1. (This is a long homework and may appear to be complicated.)
You have n tasks (homeworks, projects, dates, etc.) at the present moment, and you must finish all of them in the next k days. Tasks cannot be preempted. Thankfully, you know the exact time (in seconds, say {t1 ... tn}) that you need to accomplish each task. However, your discipline prohibits you to end a day with unfinished tasks, which means that every task must be finished on the day that it is started. Since you can only work up to B hours per day (B is the time you can work every day -- assume B is a constant), you want to know whether you can finish all the tasks in the next k days. Call this the WORK decision problem.
WORK is NP-complete (easy reduction from the PARTITION problem -- no points for figuring out the reduction).

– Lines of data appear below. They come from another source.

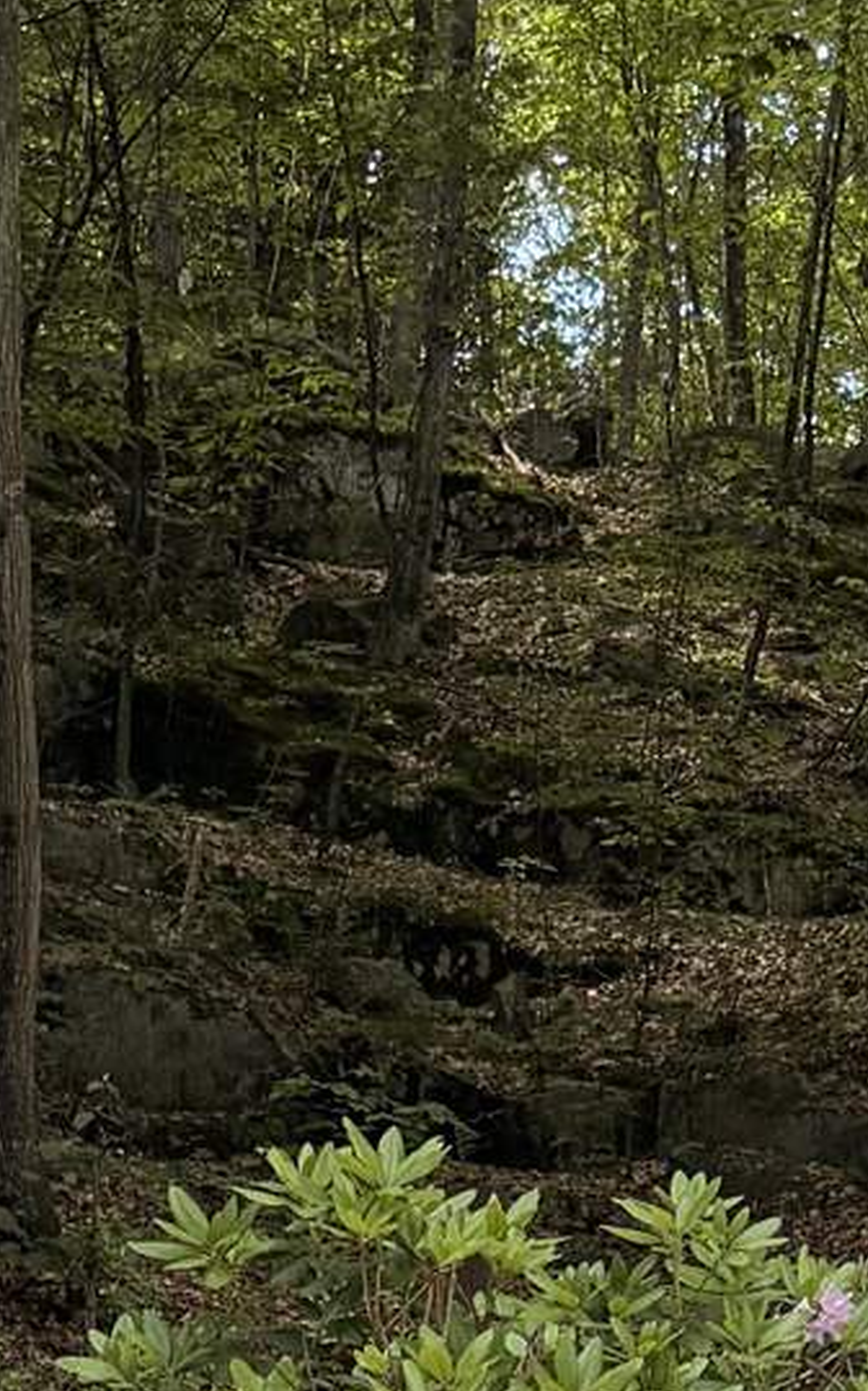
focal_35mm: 109
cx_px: 269
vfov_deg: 16.1
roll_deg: -0.7
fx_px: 4128
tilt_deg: -5.2
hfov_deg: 12.0
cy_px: 2521
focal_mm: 6.76
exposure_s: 1/788
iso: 80
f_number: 1.78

1. [6 points] Suppose you have a blackbox B that can solve WORK (with n tasks) in time T(n). Design an algorithm that can return the time-table for a given YES-instance of WORK (i.e., k, B and set of times {t1 ... tn}) (time-table specifies which tasks should be done on which day) in time that is T(n)*poly(n). Describe the algorithm, idea behind its correctness, and complexity.
2. [4 points] Now consider the optimization version of WORK, i.e., you want to determine the minimum number of days needed to finish all tasks. Since you have already studied NP-completeness, and you know how to show the equivalence between WORK and the optimization version (can you?), you do not even try to come up with a clever time-table. Suppose OPT denotes the minimum number of days.

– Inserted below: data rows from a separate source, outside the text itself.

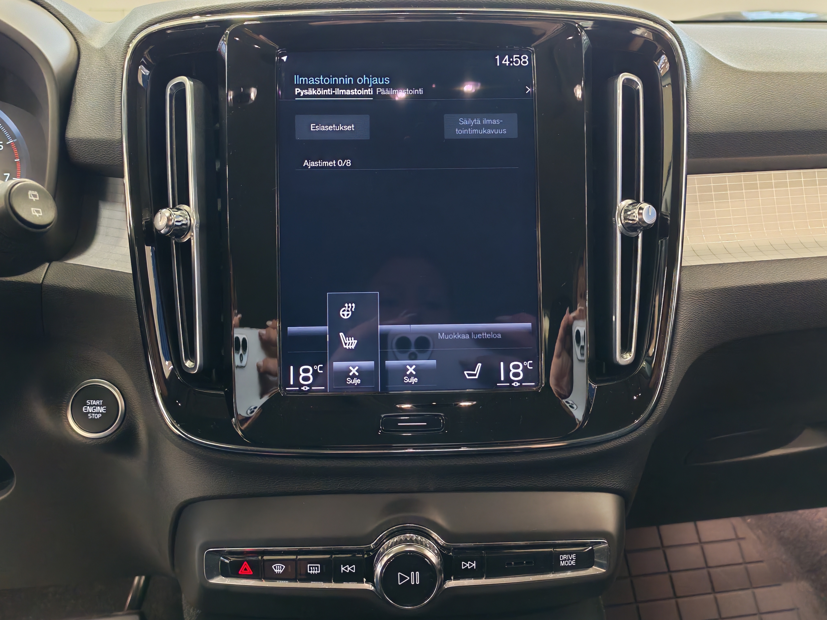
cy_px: 310
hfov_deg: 58.4
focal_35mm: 31
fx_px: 741
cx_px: 414
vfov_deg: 45.4
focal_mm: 6.12
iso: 1250
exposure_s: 1/50
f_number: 1.9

To schedule them, consider the order they were announced/planned and perform that greedily. That is, try to perform a task on the earliest possible day where it can be done, and move it to a different day if it cannot be performed on any of the earlier days.
As an example, consider tasks with these times: 300, 900, 300, 800,350,80,50 and B is 1000.
Task 300: Schedule it on day 1, day 1 has 700 seconds left.
Task 900: Cannot be performed on day 1, schedule it on day 2, which now has 100 sec left.
Task 300: Schedule it on day 1, day 1 now has 400 sec left.
Task 800: Cannot be performed on day 1 and day 2, so schedule it on day 3, which now has 200 sec left.
Task 350: Schedule it on day 1, day 1 now has 50 sec left.
Task 80: Cannot be performed on day 1, schedule it on day 2, which now has 20 sec left.
Task 50: Schedule it on day 1, which has no more time left.
(a) [1 points] Prove that there will be at most 1 day on which you will be working for B/2 or fewer hours.
(b) [3 points] Say APPROX is the number of days you would require to finish all tasks in this manner. Prove that the minimum number of days is at least APPROX/2.
(c) [not to be submitted] Prove that if you had instead scheduled the tasks in the order of decreasing times, OPT >= APPROX/1.5.
3. [5 points] Prove that if someone was able to design a polynomial-time (1.5-eps)-approximation algorithm for WORK for any 0 < eps <= 0.5, then we will be able to design a polynomial-time algorithm for PARTITION. Describe the algorithm, idea behind its correctness, and complexity.